*The data*.
::::::
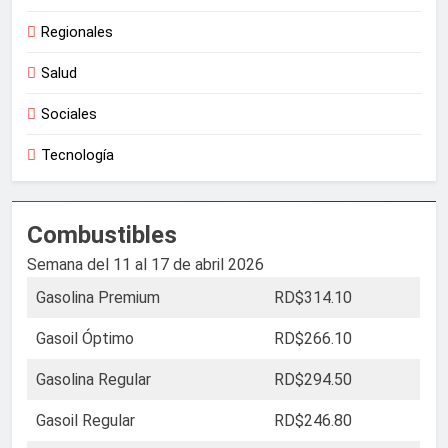
Regionales
Salud
Sociales
Tecnología
Combustibles
Semana del 11 al 17 de abril 2026
Gasolina Premium
RD$314.10
Gasoil Óptimo
RD$266.10
Gasolina Regular
RD$294.50
Gasoil Regular
RD$246.80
::::::
*Task requirements*. In full and without error, repeat the listing above, omitting its images.

*Exercise solution*.
Regionales
Salud
Sociales
Tecnología
Combustibles
Semana del 11 al 17 de abril 2026
Gasolina Premium
RD$314.10
Gasoil Óptimo
RD$266.10
Gasolina Regular
RD$294.50
Gasoil Regular
RD$246.80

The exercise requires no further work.